SUPPLIED DATA Start Marker

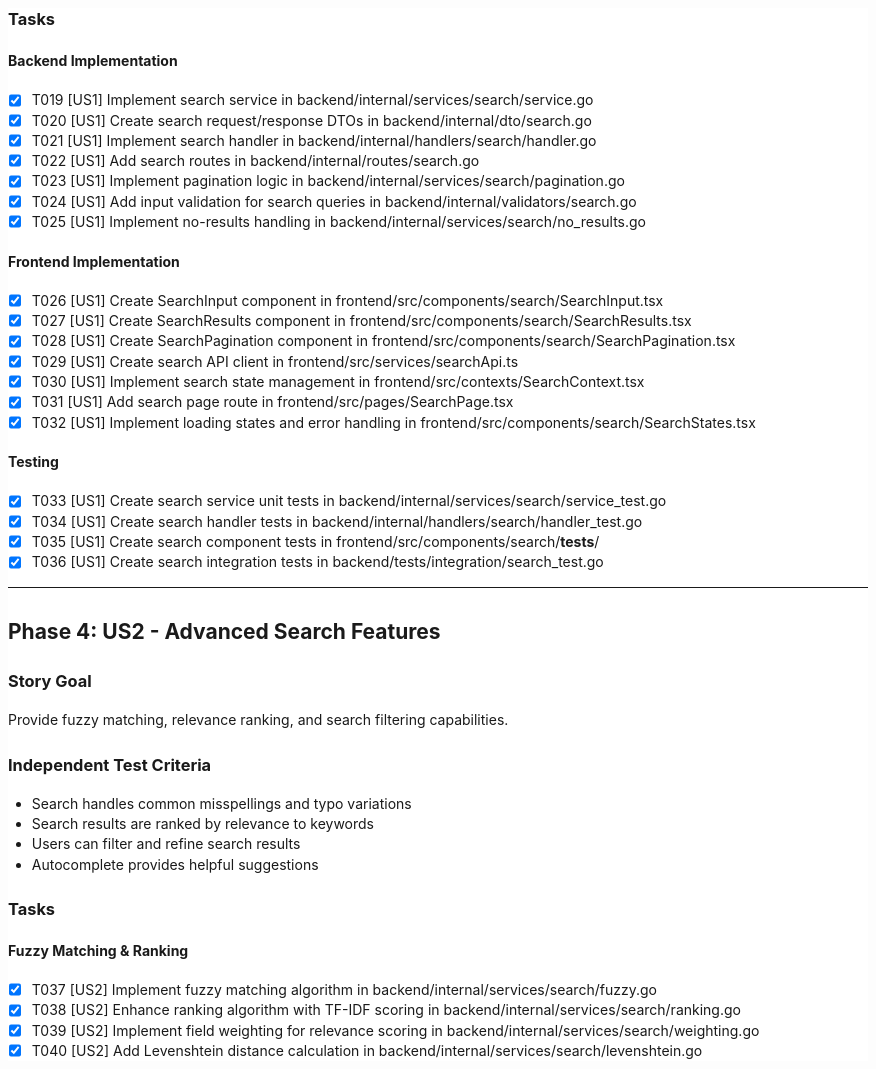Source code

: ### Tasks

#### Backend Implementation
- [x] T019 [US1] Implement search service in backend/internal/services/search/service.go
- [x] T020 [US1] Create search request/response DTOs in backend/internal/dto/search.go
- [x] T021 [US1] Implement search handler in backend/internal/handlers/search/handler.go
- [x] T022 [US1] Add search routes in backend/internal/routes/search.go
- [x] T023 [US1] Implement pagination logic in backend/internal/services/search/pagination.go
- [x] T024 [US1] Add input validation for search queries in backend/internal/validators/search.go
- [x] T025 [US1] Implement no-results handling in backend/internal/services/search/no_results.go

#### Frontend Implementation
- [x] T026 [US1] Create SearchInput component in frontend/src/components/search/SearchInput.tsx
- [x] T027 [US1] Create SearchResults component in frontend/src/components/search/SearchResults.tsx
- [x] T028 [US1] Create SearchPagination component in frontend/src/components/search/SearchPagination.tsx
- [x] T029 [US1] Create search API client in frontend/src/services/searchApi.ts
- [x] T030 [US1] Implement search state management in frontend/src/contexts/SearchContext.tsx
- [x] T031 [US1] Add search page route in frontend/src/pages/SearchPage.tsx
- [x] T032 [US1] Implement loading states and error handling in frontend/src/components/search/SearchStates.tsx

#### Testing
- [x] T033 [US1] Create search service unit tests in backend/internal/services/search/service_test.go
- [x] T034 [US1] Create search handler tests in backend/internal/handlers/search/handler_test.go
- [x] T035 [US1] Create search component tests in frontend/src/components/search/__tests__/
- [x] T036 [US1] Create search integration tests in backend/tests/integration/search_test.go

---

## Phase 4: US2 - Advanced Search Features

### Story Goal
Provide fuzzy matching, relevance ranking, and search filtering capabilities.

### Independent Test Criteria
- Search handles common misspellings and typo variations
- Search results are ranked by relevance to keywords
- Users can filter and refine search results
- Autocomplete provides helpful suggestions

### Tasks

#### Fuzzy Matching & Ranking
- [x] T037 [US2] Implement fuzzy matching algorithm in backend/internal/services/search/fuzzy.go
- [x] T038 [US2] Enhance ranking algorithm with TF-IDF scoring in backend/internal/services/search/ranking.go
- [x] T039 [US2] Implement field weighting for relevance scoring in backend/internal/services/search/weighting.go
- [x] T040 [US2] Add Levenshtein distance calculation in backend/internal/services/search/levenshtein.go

SUPPLIED DATA End Marker

-- WHAT IS REQUIRED --
Express every line of the records above as a Markdown table with the columns "Line No." and "Record text," numbering the rows and skipping blank lines. Leave the pictures out of the answer.

-- SOLUTION FOR THIS EXERCISE --
| Line No. | Record text |
|---|---|
| 1 | Source code |
| 2 | : ### Tasks |
| 3 | #### Backend Implementation |
| 4 | - [x] T019 [US1] Implement search service in backend/internal/services/search/service.go |
| 5 | - [x] T020 [US1] Create search request/response DTOs in backend/internal/dto/search.go |
| 6 | - [x] T021 [US1] Implement search handler in backend/internal/handlers/search/handler.go |
| 7 | - [x] T022 [US1] Add search routes in backend/internal/routes/search.go |
| 8 | - [x] T023 [US1] Implement pagination logic in backend/internal/services/search/pagination.go |
| 9 | - [x] T024 [US1] Add input validation for search queries in backend/internal/validators/search.go |
| 10 | - [x] T025 [US1] Implement no-results handling in backend/internal/services/search/no_results.go |
| 11 | #### Frontend Implementation |
| 12 | - [x] T026 [US1] Create SearchInput component in frontend/src/components/search/SearchInput.tsx |
| 13 | - [x] T027 [US1] Create SearchResults component in frontend/src/components/search/SearchResults.tsx |
| 14 | - [x] T028 [US1] Create SearchPagination component in frontend/src/components/search/SearchPagination.tsx |
| 15 | - [x] T029 [US1] Create search API client in frontend/src/services/searchApi.ts |
| 16 | - [x] T030 [US1] Implement search state management in frontend/src/contexts/SearchContext.tsx |
| 17 | - [x] T031 [US1] Add search page route in frontend/src/pages/SearchPage.tsx |
| 18 | - [x] T032 [US1] Implement loading states and error handling in frontend/src/components/search/SearchStates.tsx |
| 19 | #### Testing |
| 20 | - [x] T033 [US1] Create search service unit tests in backend/internal/services/search/service_test.go |
| 21 | - [x] T034 [US1] Create search handler tests in backend/internal/handlers/search/handler_test.go |
| 22 | - [x] T035 [US1] Create search component tests in frontend/src/components/search/__tests__/ |
| 23 | - [x] T036 [US1] Create search integration tests in backend/tests/integration/search_test.go |
| 24 | --- |
| 25 | ## Phase 4: US2 - Advanced Search Features |
| 26 | ### Story Goal |
| 27 | Provide fuzzy matching, relevance ranking, and search filtering capabilities. |
| 28 | ### Independent Test Criteria |
| 29 | - Search handles common misspellings and typo variations |
| 30 | - Search results are ranked by relevance to keywords |
| 31 | - Users can filter and refine search results |
| 32 | - Autocomplete provides helpful suggestions |
| 33 | ### Tasks |
| 34 | #### Fuzzy Matching & Ranking |
| 35 | - [x] T037 [US2] Implement fuzzy matching algorithm in backend/internal/services/search/fuzzy.go |
| 36 | - [x] T038 [US2] Enhance ranking algorithm with TF-IDF scoring in backend/internal/services/search/ranking.go |
| 37 | - [x] T039 [US2] Implement field weighting for relevance scoring in backend/internal/services/search/weighting.go |
| 38 | - [x] T040 [US2] Add Levenshtein distance calculation in backend/internal/services/search/levenshtein.go |